_Passage to read_:
----------
MorganM
MorganM

Reputation: 311

unexpected poor performance of GMM from sklearn

I'm trying to model some simulated data using the DPGMM classifier from scikitlearn, but I'm getting poor performance. Here is the example I'm using:

from sklearn import mixture
import numpy as np
import matplotlib.pyplot as plt
clf = mixture.DPGMM(n_components=5, init_params='wc')
s = 0.1
a = np.random.normal(loc=1, scale=s, size=(1000,))
b = np.random.normal(loc=2, scale=s, size=(1000,))
c = np.random.normal(loc=3, scale=s, size=(1000,))
d = np.random.normal(loc=4, scale=s, size=(1000,))
e = np.random.normal(loc=7, scale=s*2, size=(5000,))
noise = np.random.random(500)*8 
data = np.hstack([a,b,c,d,e,noise]).reshape((-1,1))
clf.means_ = np.array([1,2,3,4,7]).reshape((-1,1))
clf.fit(data)
labels = clf.predict(data)
plt.scatter(data.T, np.random.random(len(data)), c=labels, lw=0, alpha=0.2)
plt.show()

I would think that this would be exactly the kind of problem that gaussian mixture models would work for. I've tried playing around with alpha, using gmm instead of dpgmm, changing the number of starting components, etc. I can't seem to get a reliable and accurate classification. Is there something I'm just missing? Is there another model that would be more appropriate?

Upvotes: 0

Views: 2031

Answers (1)

Has QUIT--Anony-Mousse
Has QUIT--Anony-Mousse

Reputation: 77485

Because you didn't iterate long enough for it to converge.

Check the value of

clf.converged_

and try increasing n_iter to 1000.

Note that, however, the DPGMM still fails miserably IMHO on this data set, decreasing the number of clusters to just 2 eventually.

Upvotes: 0

Related Questions
----------
_Supplied data_:

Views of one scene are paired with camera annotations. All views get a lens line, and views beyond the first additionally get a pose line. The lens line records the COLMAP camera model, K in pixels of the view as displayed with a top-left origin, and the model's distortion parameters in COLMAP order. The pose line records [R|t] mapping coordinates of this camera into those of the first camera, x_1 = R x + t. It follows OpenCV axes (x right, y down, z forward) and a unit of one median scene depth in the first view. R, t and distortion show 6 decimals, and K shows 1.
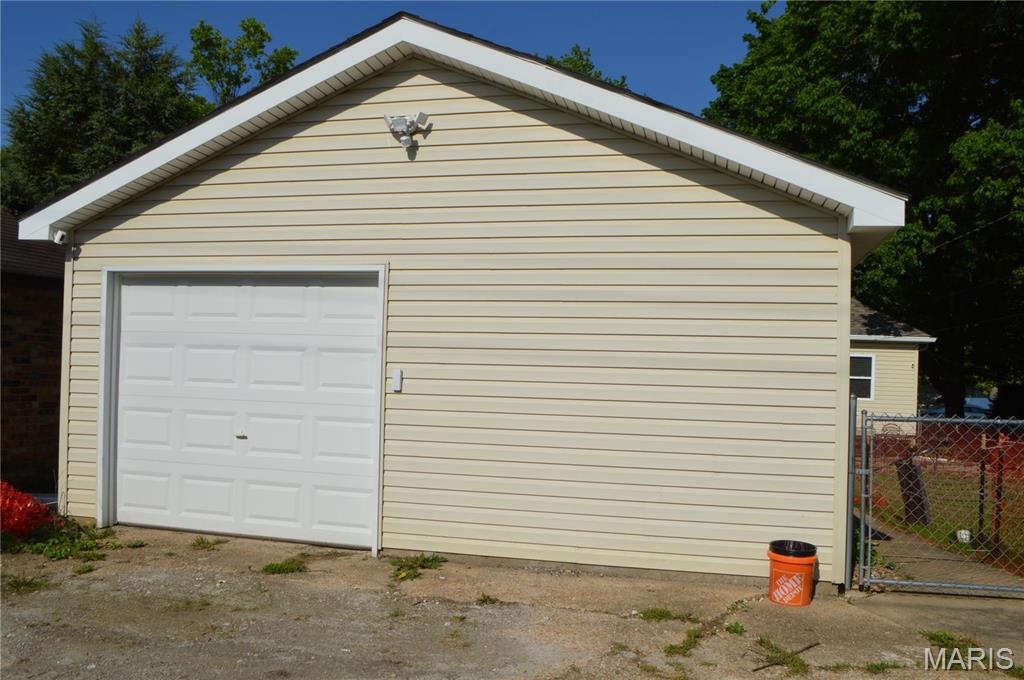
lens RADIAL K [[838.4, 0, 512.1], [0, 838.4, 398.6], [0, 0, 1]] dist [-0.107706, 0.060457]
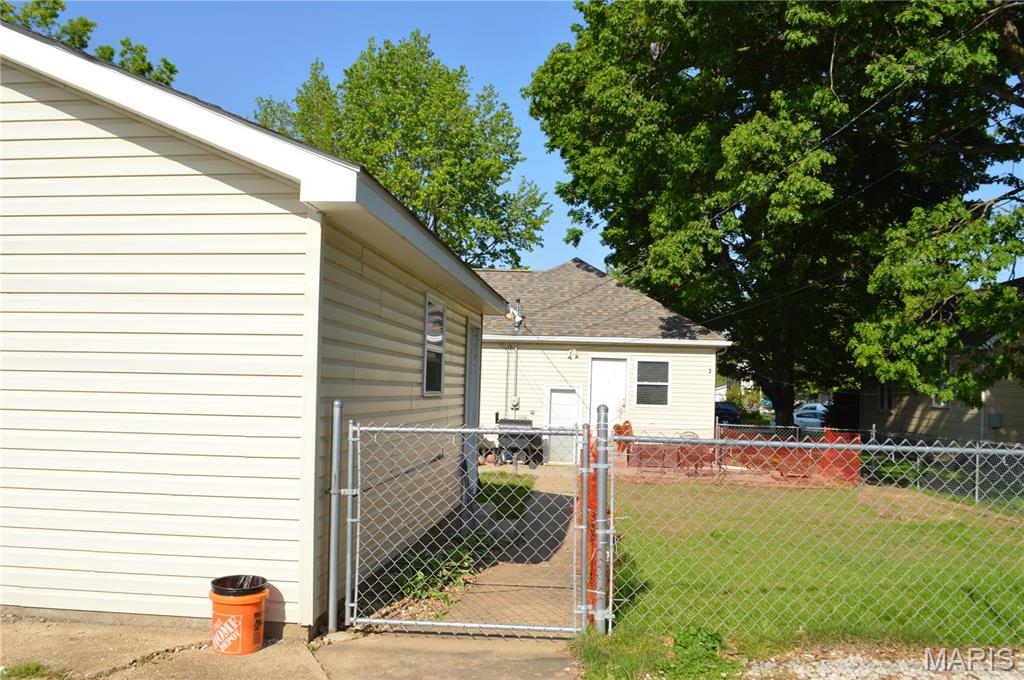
lens RADIAL K [[887.5, 0, 513.1], [0, 887.5, 390.4], [0, 0, 1]] dist [-0.065747, 0.005600]
pose [[0.988306, -0.007295, 0.152308, 0.115087], [0.010391, 0.999755, -0.019545, 0.000993], [-0.152128, 0.020899, 0.988140, 0.017482]]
----------
_Exercise_:
Copy out the entire thread about the sklearn mixture model, keeping every line and character unchanged. The listing has no connection to the thread about the sklearn mixture model.

_Task solution_:
MorganM
MorganM

Reputation: 311

unexpected poor performance of GMM from sklearn

I'm trying to model some simulated data using the DPGMM classifier from scikitlearn, but I'm getting poor performance. Here is the example I'm using:

from sklearn import mixture
import numpy as np
import matplotlib.pyplot as plt
clf = mixture.DPGMM(n_components=5, init_params='wc')
s = 0.1
a = np.random.normal(loc=1, scale=s, size=(1000,))
b = np.random.normal(loc=2, scale=s, size=(1000,))
c = np.random.normal(loc=3, scale=s, size=(1000,))
d = np.random.normal(loc=4, scale=s, size=(1000,))
e = np.random.normal(loc=7, scale=s*2, size=(5000,))
noise = np.random.random(500)*8 
data = np.hstack([a,b,c,d,e,noise]).reshape((-1,1))
clf.means_ = np.array([1,2,3,4,7]).reshape((-1,1))
clf.fit(data)
labels = clf.predict(data)
plt.scatter(data.T, np.random.random(len(data)), c=labels, lw=0, alpha=0.2)
plt.show()

I would think that this would be exactly the kind of problem that gaussian mixture models would work for. I've tried playing around with alpha, using gmm instead of dpgmm, changing the number of starting components, etc. I can't seem to get a reliable and accurate classification. Is there something I'm just missing? Is there another model that would be more appropriate?

Upvotes: 0

Views: 2031

Answers (1)

Has QUIT--Anony-Mousse
Has QUIT--Anony-Mousse

Reputation: 77485

Because you didn't iterate long enough for it to converge.

Check the value of

clf.converged_

and try increasing n_iter to 1000.

Note that, however, the DPGMM still fails miserably IMHO on this data set, decreasing the number of clusters to just 2 eventually.

Upvotes: 0

Related Questions